Stored data

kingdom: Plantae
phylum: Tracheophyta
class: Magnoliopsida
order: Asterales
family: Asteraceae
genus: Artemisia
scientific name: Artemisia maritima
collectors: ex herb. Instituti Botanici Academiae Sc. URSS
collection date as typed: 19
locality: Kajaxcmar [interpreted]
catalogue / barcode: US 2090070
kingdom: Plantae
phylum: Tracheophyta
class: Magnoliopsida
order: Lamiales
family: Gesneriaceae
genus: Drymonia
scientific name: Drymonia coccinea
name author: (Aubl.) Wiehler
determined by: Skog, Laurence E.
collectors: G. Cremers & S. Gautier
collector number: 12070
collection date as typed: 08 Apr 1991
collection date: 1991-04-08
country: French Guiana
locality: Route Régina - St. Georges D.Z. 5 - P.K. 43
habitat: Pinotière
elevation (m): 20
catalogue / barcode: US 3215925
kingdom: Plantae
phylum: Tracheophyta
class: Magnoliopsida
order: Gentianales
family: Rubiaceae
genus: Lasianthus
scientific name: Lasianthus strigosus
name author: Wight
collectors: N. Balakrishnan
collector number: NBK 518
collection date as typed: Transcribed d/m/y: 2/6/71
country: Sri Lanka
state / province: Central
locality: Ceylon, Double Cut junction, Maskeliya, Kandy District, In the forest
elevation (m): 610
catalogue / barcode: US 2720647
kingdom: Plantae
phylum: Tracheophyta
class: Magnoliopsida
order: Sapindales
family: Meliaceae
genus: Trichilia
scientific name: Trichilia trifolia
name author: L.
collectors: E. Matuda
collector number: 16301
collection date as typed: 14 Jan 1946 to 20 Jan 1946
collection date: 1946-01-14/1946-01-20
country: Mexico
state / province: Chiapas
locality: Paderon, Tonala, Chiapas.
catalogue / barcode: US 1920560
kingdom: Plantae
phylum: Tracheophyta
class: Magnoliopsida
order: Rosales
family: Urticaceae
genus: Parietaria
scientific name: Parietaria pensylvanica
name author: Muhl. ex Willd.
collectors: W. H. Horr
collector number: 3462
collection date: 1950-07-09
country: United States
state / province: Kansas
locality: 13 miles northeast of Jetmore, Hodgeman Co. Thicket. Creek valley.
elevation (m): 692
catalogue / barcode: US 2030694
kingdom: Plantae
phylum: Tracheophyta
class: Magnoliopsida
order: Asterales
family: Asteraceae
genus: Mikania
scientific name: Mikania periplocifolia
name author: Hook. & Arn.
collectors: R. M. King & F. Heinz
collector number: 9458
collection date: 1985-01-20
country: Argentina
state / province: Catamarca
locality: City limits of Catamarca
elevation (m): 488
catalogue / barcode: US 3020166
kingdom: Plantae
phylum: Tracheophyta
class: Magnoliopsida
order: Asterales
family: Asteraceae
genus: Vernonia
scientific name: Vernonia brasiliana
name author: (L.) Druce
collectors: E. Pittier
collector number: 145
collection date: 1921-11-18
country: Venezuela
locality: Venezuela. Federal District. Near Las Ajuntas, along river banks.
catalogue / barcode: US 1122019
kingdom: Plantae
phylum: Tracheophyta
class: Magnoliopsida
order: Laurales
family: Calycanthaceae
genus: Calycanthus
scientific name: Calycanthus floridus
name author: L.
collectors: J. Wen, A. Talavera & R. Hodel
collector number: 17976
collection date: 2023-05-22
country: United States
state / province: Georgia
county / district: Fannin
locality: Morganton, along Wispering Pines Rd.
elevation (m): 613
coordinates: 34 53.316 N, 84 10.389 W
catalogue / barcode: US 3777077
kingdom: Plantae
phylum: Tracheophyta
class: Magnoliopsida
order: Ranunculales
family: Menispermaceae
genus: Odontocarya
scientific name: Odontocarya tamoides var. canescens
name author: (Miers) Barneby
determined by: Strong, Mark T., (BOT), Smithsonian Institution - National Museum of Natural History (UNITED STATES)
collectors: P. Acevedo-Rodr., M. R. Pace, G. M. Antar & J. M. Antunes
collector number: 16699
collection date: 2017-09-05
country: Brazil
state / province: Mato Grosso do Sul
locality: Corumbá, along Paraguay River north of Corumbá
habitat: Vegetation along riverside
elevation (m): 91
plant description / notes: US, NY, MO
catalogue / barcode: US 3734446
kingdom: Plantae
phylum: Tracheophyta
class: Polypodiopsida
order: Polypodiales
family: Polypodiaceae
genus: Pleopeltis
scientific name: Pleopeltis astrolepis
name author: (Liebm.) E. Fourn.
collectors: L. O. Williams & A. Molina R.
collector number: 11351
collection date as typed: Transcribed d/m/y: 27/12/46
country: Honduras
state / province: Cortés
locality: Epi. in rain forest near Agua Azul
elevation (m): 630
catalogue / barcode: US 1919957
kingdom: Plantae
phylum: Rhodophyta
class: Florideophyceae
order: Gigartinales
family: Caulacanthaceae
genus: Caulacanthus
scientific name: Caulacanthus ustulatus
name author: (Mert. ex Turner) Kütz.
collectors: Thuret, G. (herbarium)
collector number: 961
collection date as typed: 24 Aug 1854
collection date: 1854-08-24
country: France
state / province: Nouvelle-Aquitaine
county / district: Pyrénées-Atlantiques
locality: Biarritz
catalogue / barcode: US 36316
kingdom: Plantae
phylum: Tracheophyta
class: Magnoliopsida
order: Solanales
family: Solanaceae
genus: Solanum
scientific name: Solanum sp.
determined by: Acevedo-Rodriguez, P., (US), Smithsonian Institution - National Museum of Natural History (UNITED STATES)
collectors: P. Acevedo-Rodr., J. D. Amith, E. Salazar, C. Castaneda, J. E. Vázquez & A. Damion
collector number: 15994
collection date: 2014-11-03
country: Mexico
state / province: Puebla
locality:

■ Task directions: Print the whole listing above again, line for line, with no changes.

■ Solution:
kingdom: Plantae
phylum: Tracheophyta
class: Magnoliopsida
order: Asterales
family: Asteraceae
genus: Artemisia
scientific name: Artemisia maritima
collectors: ex herb. Instituti Botanici Academiae Sc. URSS
collection date as typed: 19
locality: Kajaxcmar [interpreted]
catalogue / barcode: US 2090070
kingdom: Plantae
phylum: Tracheophyta
class: Magnoliopsida
order: Lamiales
family: Gesneriaceae
genus: Drymonia
scientific name: Drymonia coccinea
name author: (Aubl.) Wiehler
determined by: Skog, Laurence E.
collectors: G. Cremers & S. Gautier
collector number: 12070
collection date as typed: 08 Apr 1991
collection date: 1991-04-08
country: French Guiana
locality: Route Régina - St. Georges D.Z. 5 - P.K. 43
habitat: Pinotière
elevation (m): 20
catalogue / barcode: US 3215925
kingdom: Plantae
phylum: Tracheophyta
class: Magnoliopsida
order: Gentianales
family: Rubiaceae
genus: Lasianthus
scientific name: Lasianthus strigosus
name author: Wight
collectors: N. Balakrishnan
collector number: NBK 518
collection date as typed: Transcribed d/m/y: 2/6/71
country: Sri Lanka
state / province: Central
locality: Ceylon, Double Cut junction, Maskeliya, Kandy District, In the forest
elevation (m): 610
catalogue / barcode: US 2720647
kingdom: Plantae
phylum: Tracheophyta
class: Magnoliopsida
order: Sapindales
family: Meliaceae
genus: Trichilia
scientific name: Trichilia trifolia
name author: L.
collectors: E. Matuda
collector number: 16301
collection date as typed: 14 Jan 1946 to 20 Jan 1946
collection date: 1946-01-14/1946-01-20
country: Mexico
state / province: Chiapas
locality: Paderon, Tonala, Chiapas.
catalogue / barcode: US 1920560
kingdom: Plantae
phylum: Tracheophyta
class: Magnoliopsida
order: Rosales
family: Urticaceae
genus: Parietaria
scientific name: Parietaria pensylvanica
name author: Muhl. ex Willd.
collectors: W. H. Horr
collector number: 3462
collection date: 1950-07-09
country: United States
state / province: Kansas
locality: 13 miles northeast of Jetmore, Hodgeman Co. Thicket. Creek valley.
elevation (m): 692
catalogue / barcode: US 2030694
kingdom: Plantae
phylum: Tracheophyta
class: Magnoliopsida
order: Asterales
family: Asteraceae
genus: Mikania
scientific name: Mikania periplocifolia
name author: Hook. & Arn.
collectors: R. M. King & F. Heinz
collector number: 9458
collection date: 1985-01-20
country: Argentina
state / province: Catamarca
locality: City limits of Catamarca
elevation (m): 488
catalogue / barcode: US 3020166
kingdom: Plantae
phylum: Tracheophyta
class: Magnoliopsida
order: Asterales
family: Asteraceae
genus: Vernonia
scientific name: Vernonia brasiliana
name author: (L.) Druce
collectors: E. Pittier
collector number: 145
collection date: 1921-11-18
country: Venezuela
locality: Venezuela. Federal District. Near Las Ajuntas, along river banks.
catalogue / barcode: US 1122019
kingdom: Plantae
phylum: Tracheophyta
class: Magnoliopsida
order: Laurales
family: Calycanthaceae
genus: Calycanthus
scientific name: Calycanthus floridus
name author: L.
collectors: J. Wen, A. Talavera & R. Hodel
collector number: 17976
collection date: 2023-05-22
country: United States
state / province: Georgia
county / district: Fannin
locality: Morganton, along Wispering Pines Rd.
elevation (m): 613
coordinates: 34 53.316 N, 84 10.389 W
catalogue / barcode: US 3777077
kingdom: Plantae
phylum: Tracheophyta
class: Magnoliopsida
order: Ranunculales
family: Menispermaceae
genus: Odontocarya
scientific name: Odontocarya tamoides var. canescens
name author: (Miers) Barneby
determined by: Strong, Mark T., (BOT), Smithsonian Institution - National Museum of Natural History (UNITED STATES)
collectors: P. Acevedo-Rodr., M. R. Pace, G. M. Antar & J. M. Antunes
collector number: 16699
collection date: 2017-09-05
country: Brazil
state / province: Mato Grosso do Sul
locality: Corumbá, along Paraguay River north of Corumbá
habitat: Vegetation along riverside
elevation (m): 91
plant description / notes: US, NY, MO
catalogue / barcode: US 3734446
kingdom: Plantae
phylum: Tracheophyta
class: Polypodiopsida
order: Polypodiales
family: Polypodiaceae
genus: Pleopeltis
scientific name: Pleopeltis astrolepis
name author: (Liebm.) E. Fourn.
collectors: L. O. Williams & A. Molina R.
collector number: 11351
collection date as typed: Transcribed d/m/y: 27/12/46
country: Honduras
state / province: Cortés
locality: Epi. in rain forest near Agua Azul
elevation (m): 630
catalogue / barcode: US 1919957
kingdom: Plantae
phylum: Rhodophyta
class: Florideophyceae
order: Gigartinales
family: Caulacanthaceae
genus: Caulacanthus
scientific name: Caulacanthus ustulatus
name author: (Mert. ex Turner) Kütz.
collectors: Thuret, G. (herbarium)
collector number: 961
collection date as typed: 24 Aug 1854
collection date: 1854-08-24
country: France
state / province: Nouvelle-Aquitaine
county / district: Pyrénées-Atlantiques
locality: Biarritz
catalogue / barcode: US 36316
kingdom: Plantae
phylum: Tracheophyta
class: Magnoliopsida
order: Solanales
family: Solanaceae
genus: Solanum
scientific name: Solanum sp.
determined by: Acevedo-Rodriguez, P., (US), Smithsonian Institution - National Museum of Natural History (UNITED STATES)
collectors: P. Acevedo-Rodr., J. D. Amith, E. Salazar, C. Castaneda, J. E. Vázquez & A. Damion
collector number: 15994
collection date: 2014-11-03
country: Mexico
state / province: Puebla
locality:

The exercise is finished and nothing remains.